_Aim of the exercise_: Copy out word for word the part of the rows that starts with the line containing "genus: Aythya" and ends with the line containing "genus: Symplocarpus", including both of those lines.

━━ Data lines

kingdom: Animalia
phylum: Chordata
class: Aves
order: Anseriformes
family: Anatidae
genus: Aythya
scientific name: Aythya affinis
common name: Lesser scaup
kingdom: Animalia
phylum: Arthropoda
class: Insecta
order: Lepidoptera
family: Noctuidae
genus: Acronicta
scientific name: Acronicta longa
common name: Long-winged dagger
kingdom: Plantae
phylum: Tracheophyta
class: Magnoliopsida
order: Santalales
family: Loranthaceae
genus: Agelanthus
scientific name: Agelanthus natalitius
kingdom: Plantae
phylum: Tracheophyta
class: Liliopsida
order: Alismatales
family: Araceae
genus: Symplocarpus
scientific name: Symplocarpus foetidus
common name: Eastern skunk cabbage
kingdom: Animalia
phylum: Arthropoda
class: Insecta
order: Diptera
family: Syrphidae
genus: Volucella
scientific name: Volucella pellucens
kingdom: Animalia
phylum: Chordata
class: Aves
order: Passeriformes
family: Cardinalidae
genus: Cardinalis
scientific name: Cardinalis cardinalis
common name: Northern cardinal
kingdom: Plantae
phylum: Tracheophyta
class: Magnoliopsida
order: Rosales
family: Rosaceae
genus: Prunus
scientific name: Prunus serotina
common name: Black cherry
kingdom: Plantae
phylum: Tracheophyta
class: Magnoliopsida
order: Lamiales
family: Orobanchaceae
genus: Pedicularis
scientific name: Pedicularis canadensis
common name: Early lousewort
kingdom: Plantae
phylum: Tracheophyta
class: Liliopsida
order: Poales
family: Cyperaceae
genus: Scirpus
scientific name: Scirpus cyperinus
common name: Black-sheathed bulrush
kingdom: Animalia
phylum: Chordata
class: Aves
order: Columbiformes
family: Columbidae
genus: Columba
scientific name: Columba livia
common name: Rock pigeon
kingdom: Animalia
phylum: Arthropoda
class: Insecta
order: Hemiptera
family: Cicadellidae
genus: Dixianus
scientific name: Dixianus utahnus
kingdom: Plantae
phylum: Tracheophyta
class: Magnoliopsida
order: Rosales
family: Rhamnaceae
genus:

━━━━

_Response to the exercise_:
genus: Aythya
scientific name: Aythya affinis
common name: Lesser scaup
kingdom: Animalia
phylum: Arthropoda
class: Insecta
order: Lepidoptera
family: Noctuidae
genus: Acronicta
scientific name: Acronicta longa
common name: Long-winged dagger
kingdom: Plantae
phylum: Tracheophyta
class: Magnoliopsida
order: Santalales
family: Loranthaceae
genus: Agelanthus
scientific name: Agelanthus natalitius
kingdom: Plantae
phylum: Tracheophyta
class: Liliopsida
order: Alismatales
family: Araceae
genus: Symplocarpus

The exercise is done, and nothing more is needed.